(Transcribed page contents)

BEGIN

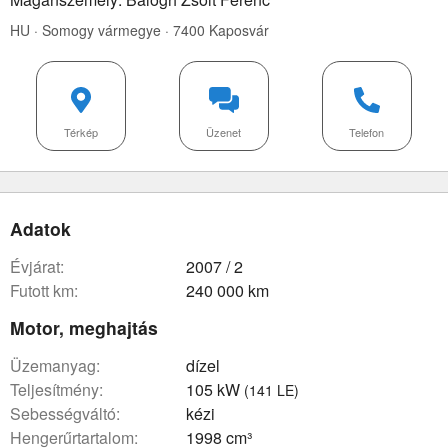
HU · Somogy vármegye · 7400 Kaposvár
Térkép
Üzenet
Telefon
Adatok
évjárat:
2007 / 2
futott km:
240 000 km
Motor, meghajtás
üzemanyag:
dízel
teljesítmény:
105 kW
(141 LE)
sebességváltó:
kézi
hengerűrtartalom:
1998 cm³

END

*PROBLEM REQUIREMENTS:*
Repeat the data above in full and exactly. Omit every image.

*WRITTEN ANSWER:*
HU · Somogy vármegye · 7400 Kaposvár
Térkép
Üzenet
Telefon
Adatok
évjárat:
2007 / 2
futott km:
240 000 km
Motor, meghajtás
üzemanyag:
dízel
teljesítmény:
105 kW
(141 LE)
sebességváltó:
kézi
hengerűrtartalom:
1998 cm³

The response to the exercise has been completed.